On November 20, 1969, Scott failed to show up to her job at a club just blocks away from her home.

When a friend went to check on her, she found Scott laying in the middle of her living room, nude and unconscious. Scott's apartment had also been flipped upside down, according to investigators.

Scott's sister Rosalie Sanz, who was only 16 at the time, remembers the night her family received the news.

“It was night and the doorbell rang, which was odd," Sanz said. “There were two men wearing suits at the door and I thought this can't be good.”

“I came out of my bedroom and I asked what happened and she [my mom] said ‘Mary was raped and strangled,” added Sanz.

Sanz is now 67 years old, and she hasn't stopped fighting to bring justice to her sister and the two daughters she left behind. 

“I kept reading the last couple years about when they used ancestral or genetic forensics and they were finding these old cold cases and solving them, so I thought they could probably do that with my sister because I know they had DNA,” said Sanz.

Last November, on the 50th anniversary of her sister's death, Sanz reached out once again to SDPD for help finding Scott's killer. 

Last weekend, almost a year later, she received the news she had been waiting for.

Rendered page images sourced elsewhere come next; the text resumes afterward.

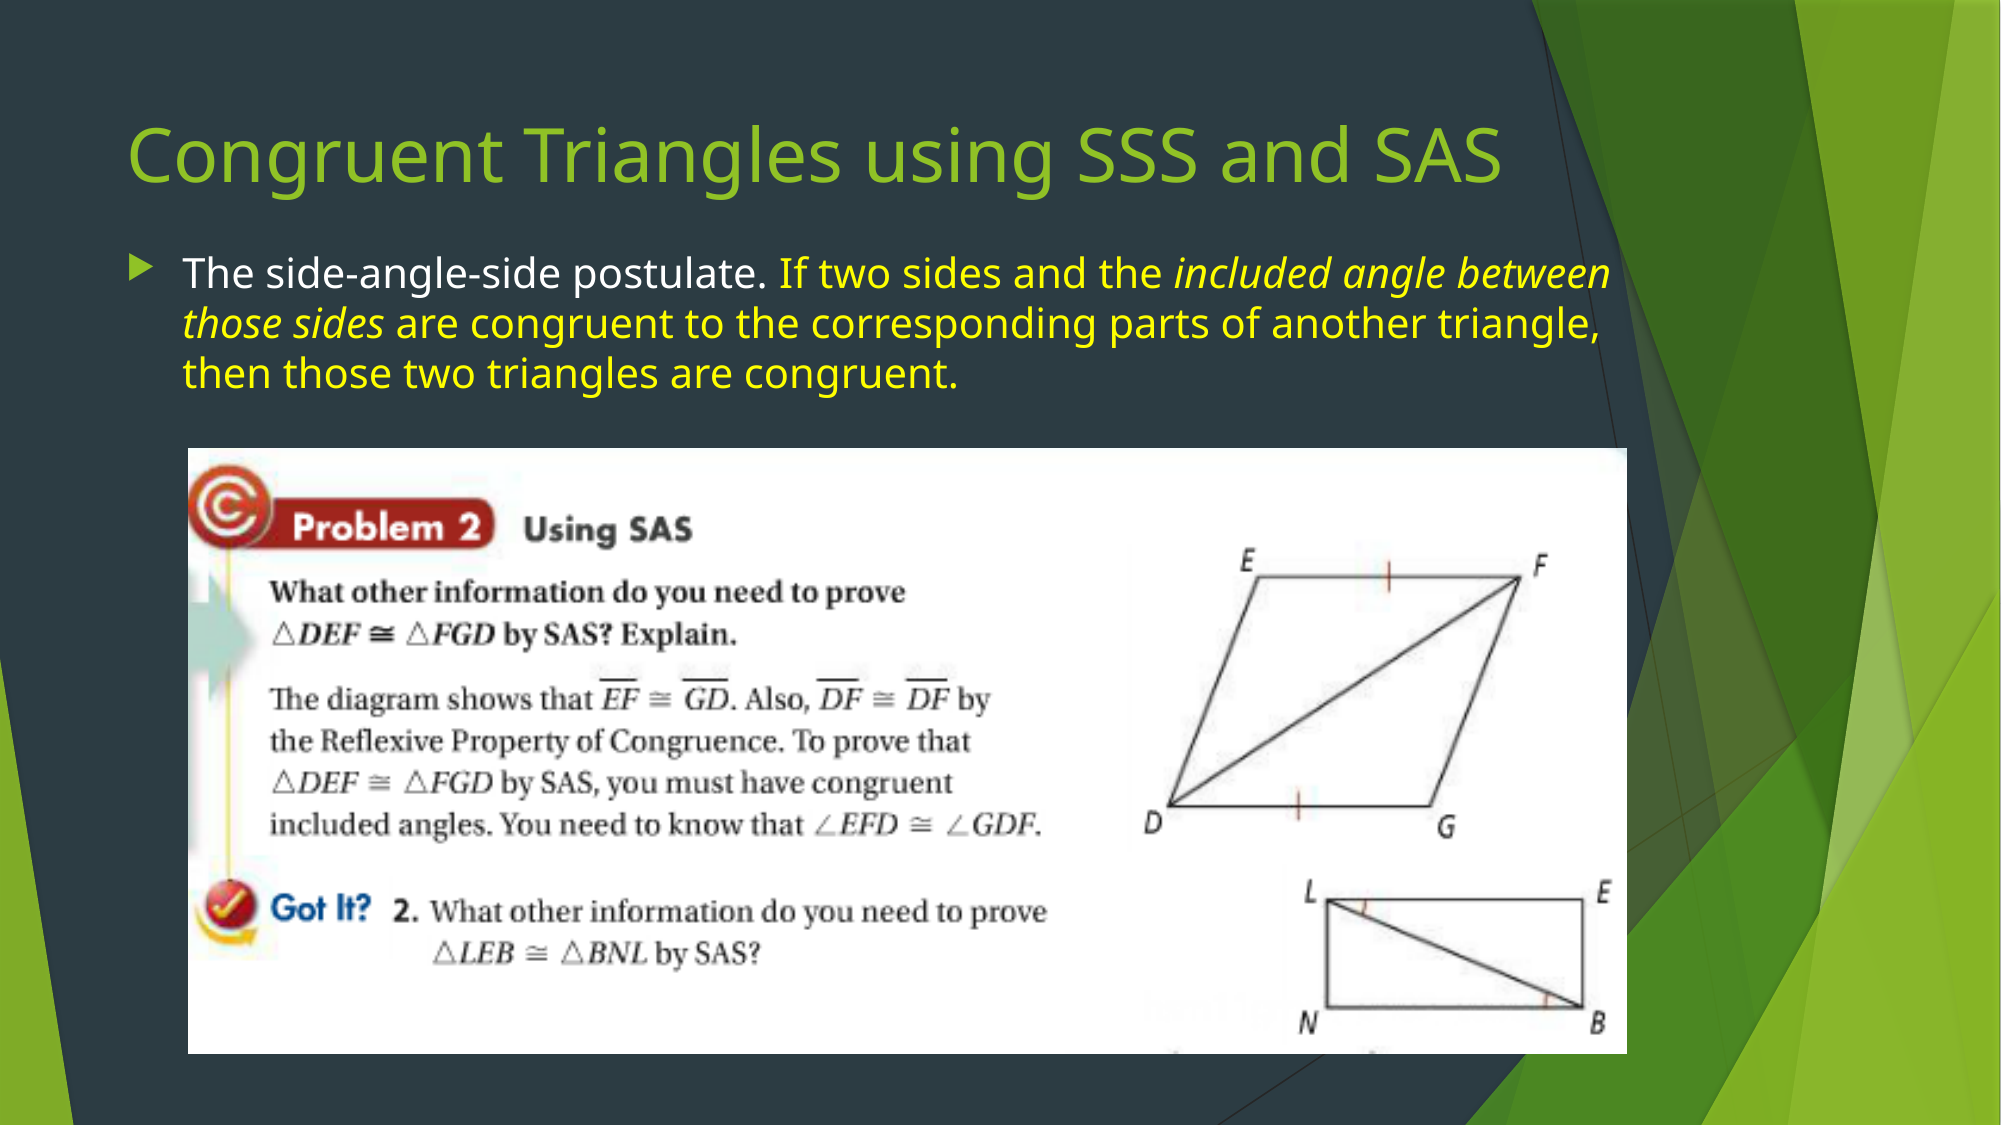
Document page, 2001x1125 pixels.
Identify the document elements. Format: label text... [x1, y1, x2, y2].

title Congruent Triangles using SSS and SAS [111, 99, 1522, 238]
picture [188, 448, 1627, 1054]
list The side-angle-side postulate. If two sides and the included angle between those sides are congruent to the corresponding parts of another triangle, then those two triangles are congruent. [111, 238, 1658, 477]
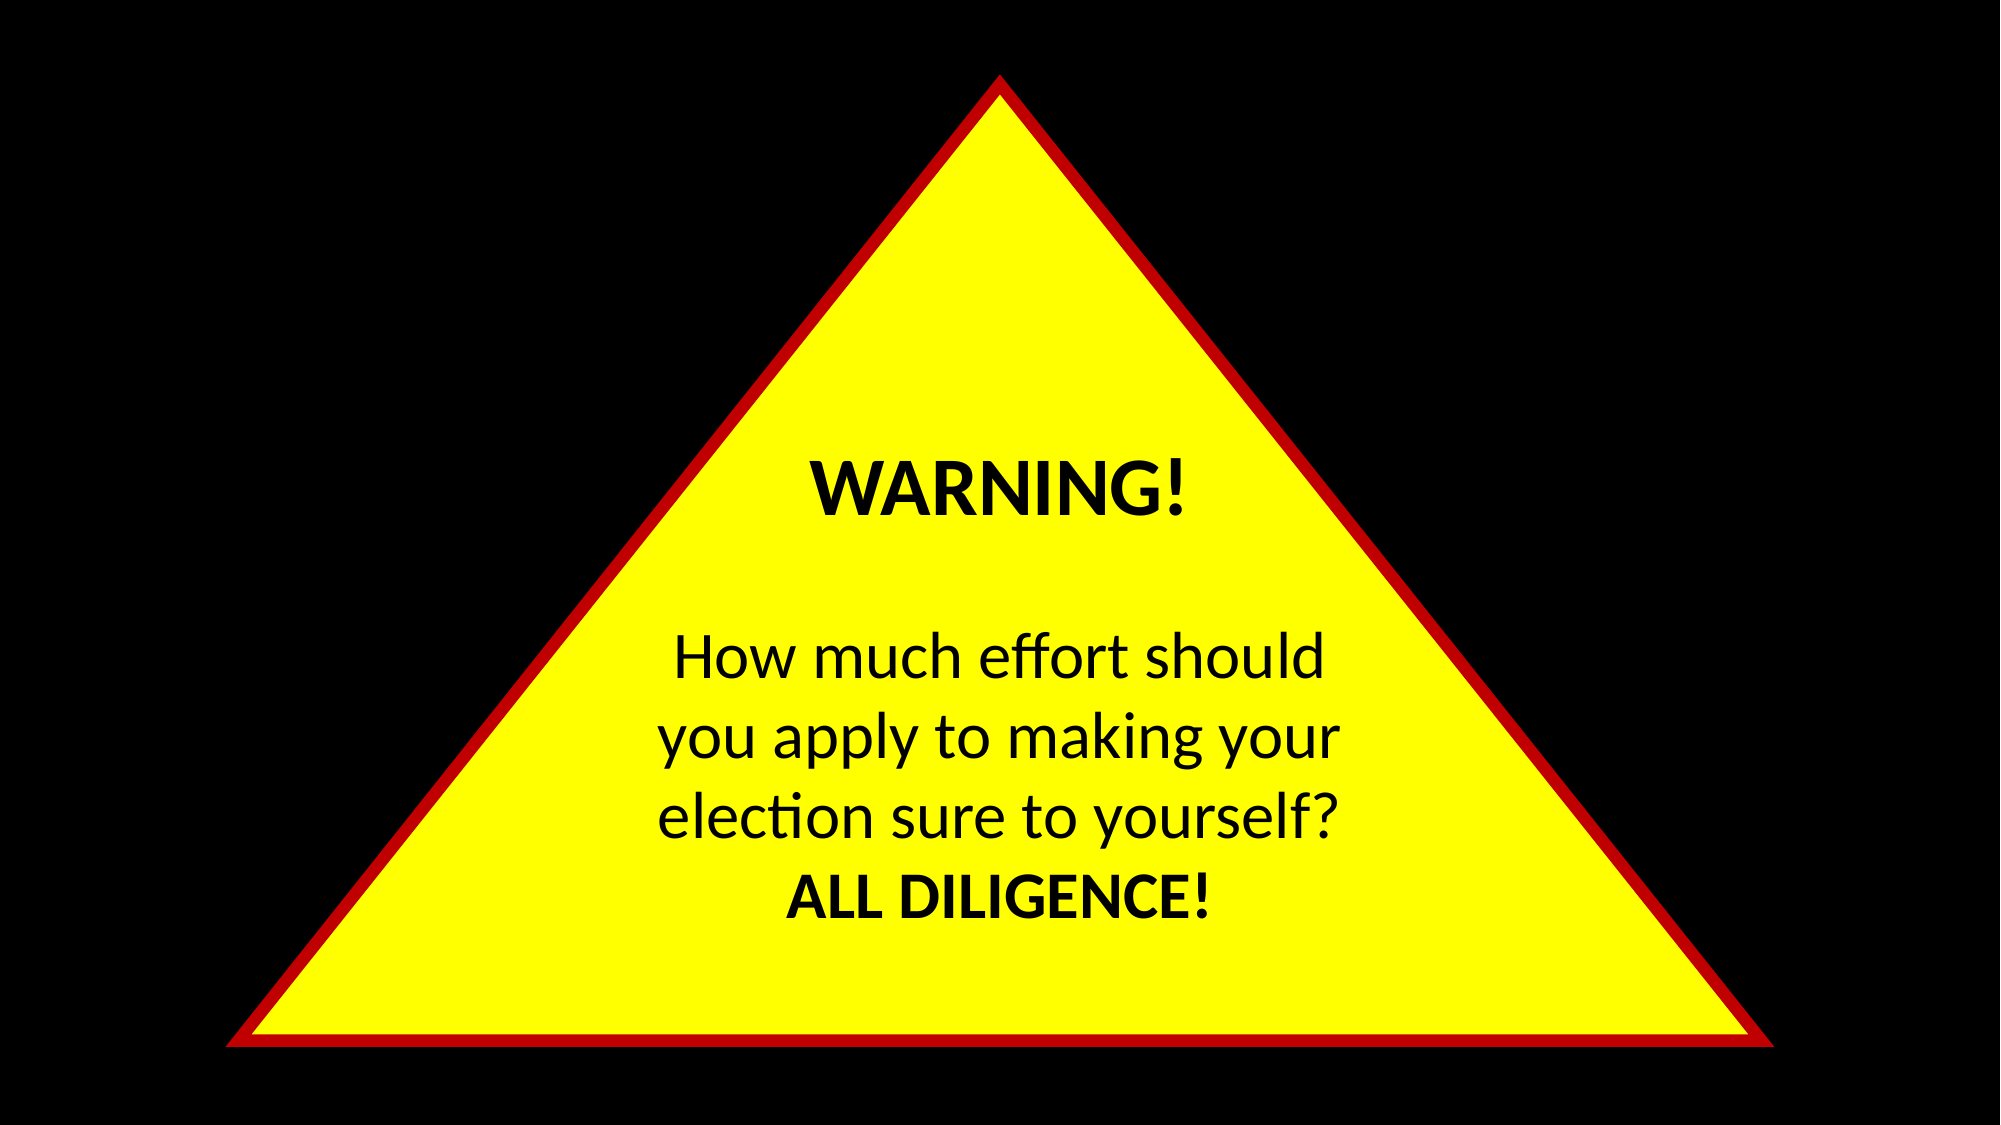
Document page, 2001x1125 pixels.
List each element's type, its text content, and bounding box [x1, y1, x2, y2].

text_box WARNING! How much effort should you apply to making your election sure to yourself? ALL DILIGENCE! [236, 82, 1764, 1042]
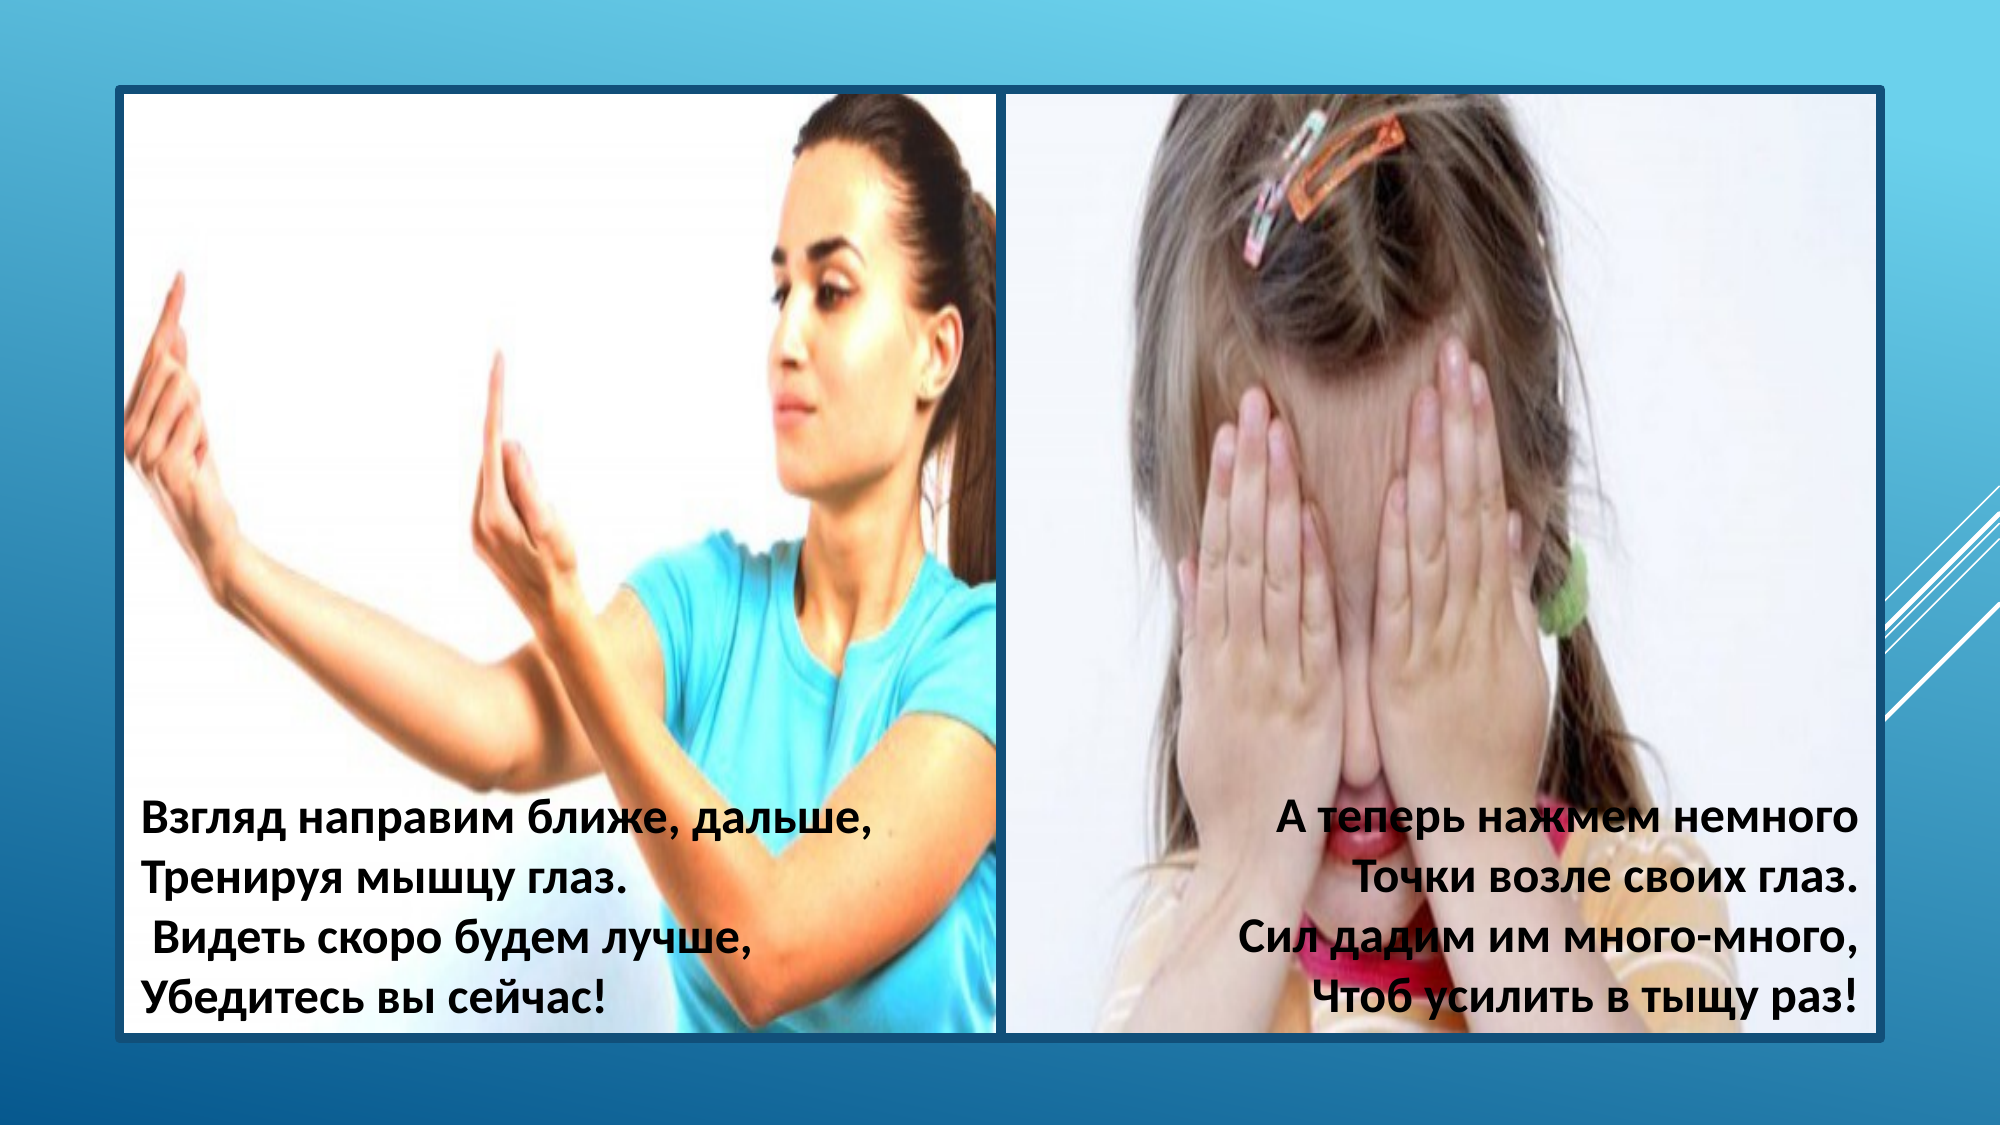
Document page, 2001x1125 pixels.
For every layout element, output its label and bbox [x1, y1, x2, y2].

picture [123, 93, 1877, 1034]
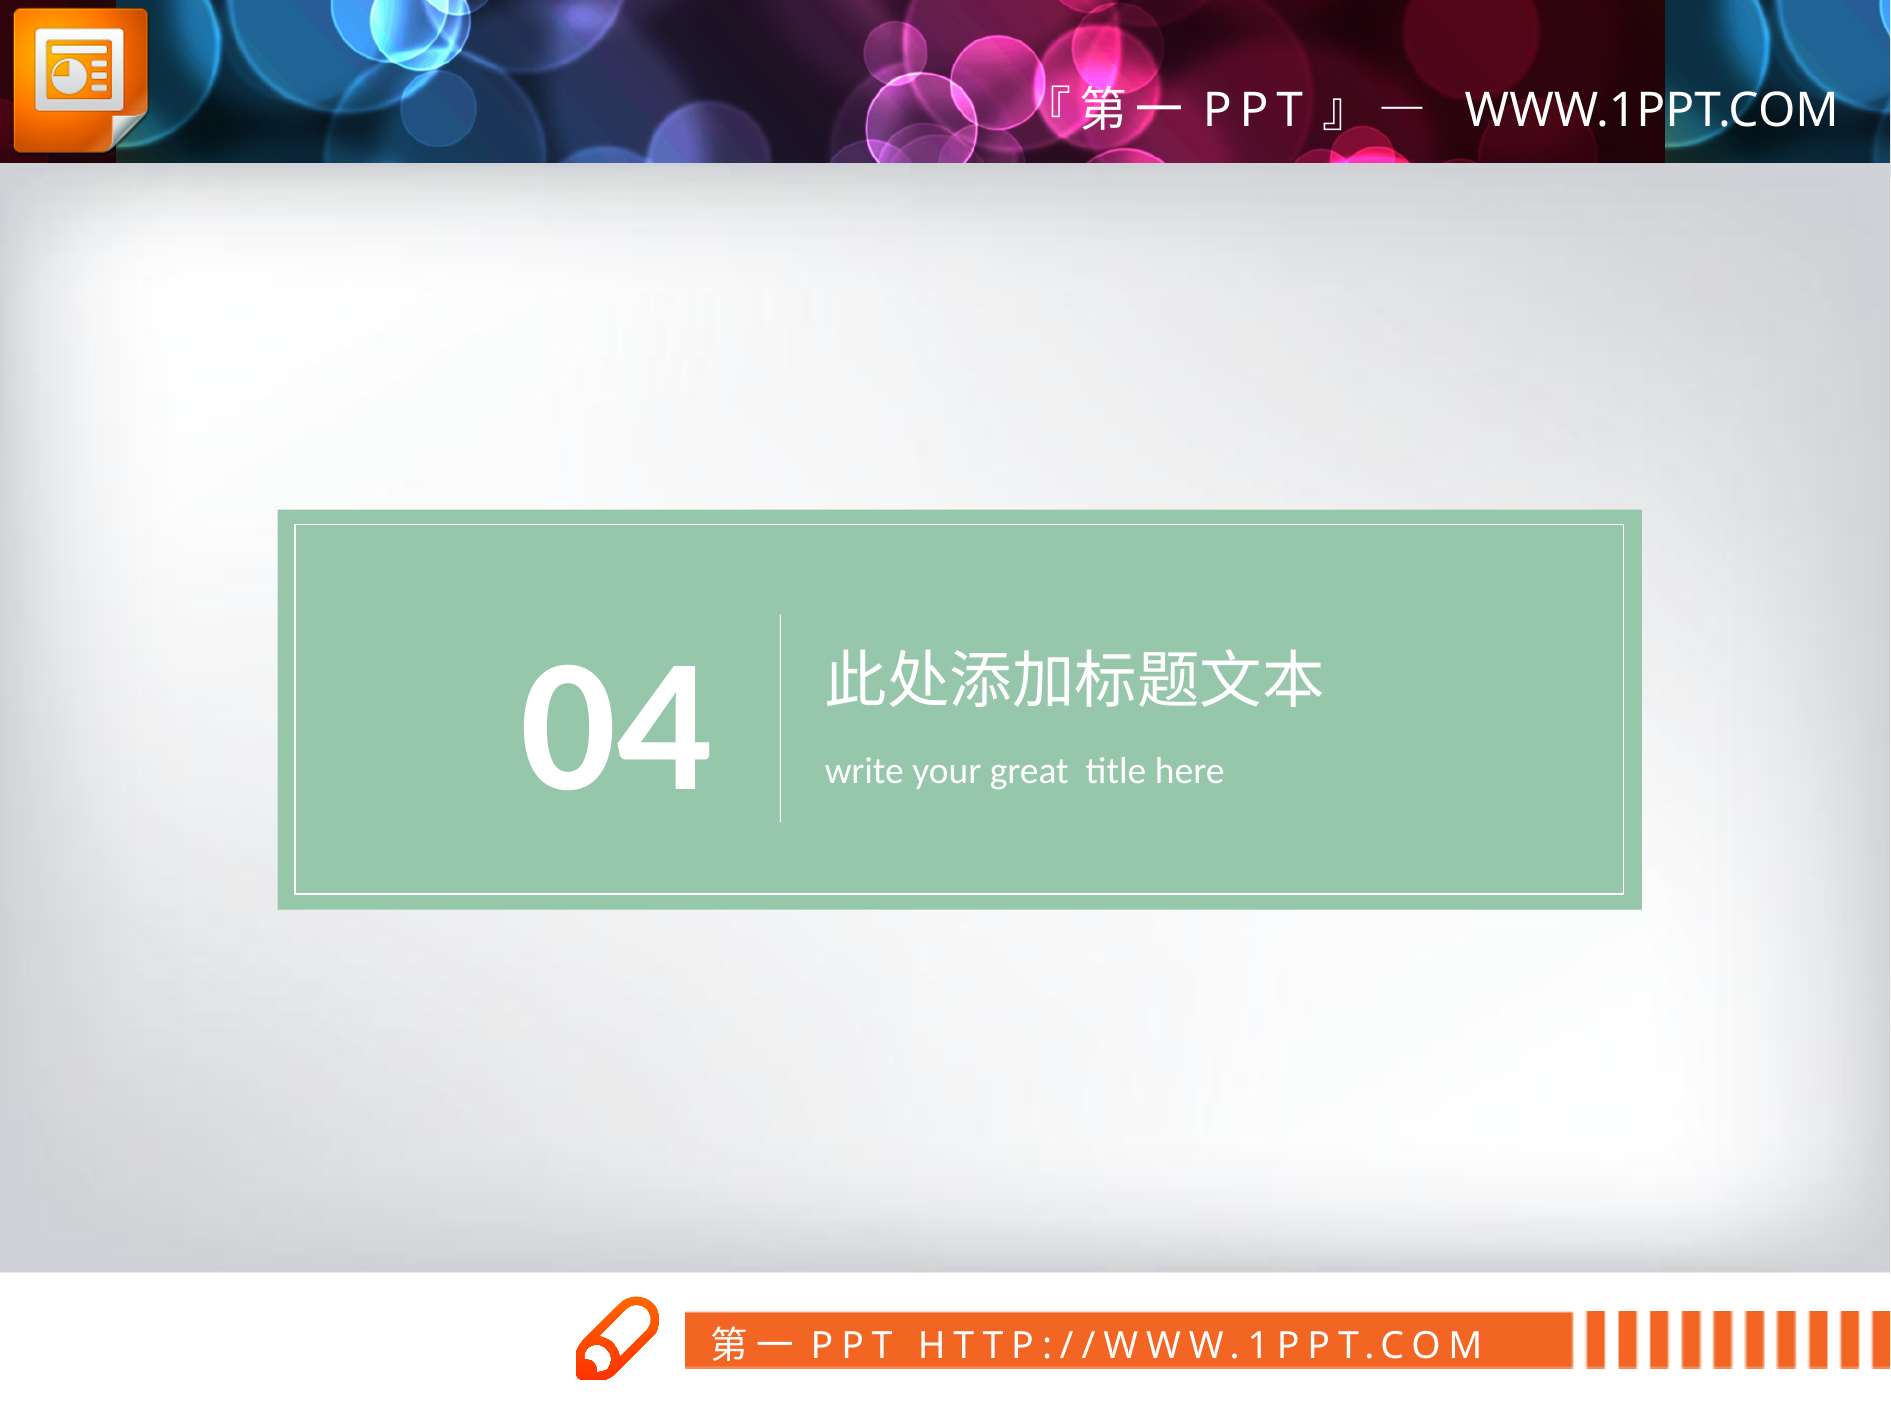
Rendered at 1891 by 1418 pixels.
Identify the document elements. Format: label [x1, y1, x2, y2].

“Up until that point I guess I didn’t really believe it could happen,” said Sanz.

Police told Sanz Saturday morning they arrested Sipos at his Pennsylvania home on suspicion of murder in Scott's killing.

"I'm just really excited,” said Sanz. “I know I shouldn't be happy, but I am. I'm really happy."

Sanz said she hopes the arrest is a step toward justice.

“He just went on to live a normal life and have a family,” said Sanz. “All the things he took from her, he got to have. He got to have a family and grow old and she didn’t get to have any of that.”

Sanz said she was told that Sipos was living in San Diego and had just left the Navy when her sister was killed. 

Sipos is awaiting extradition to San Diego.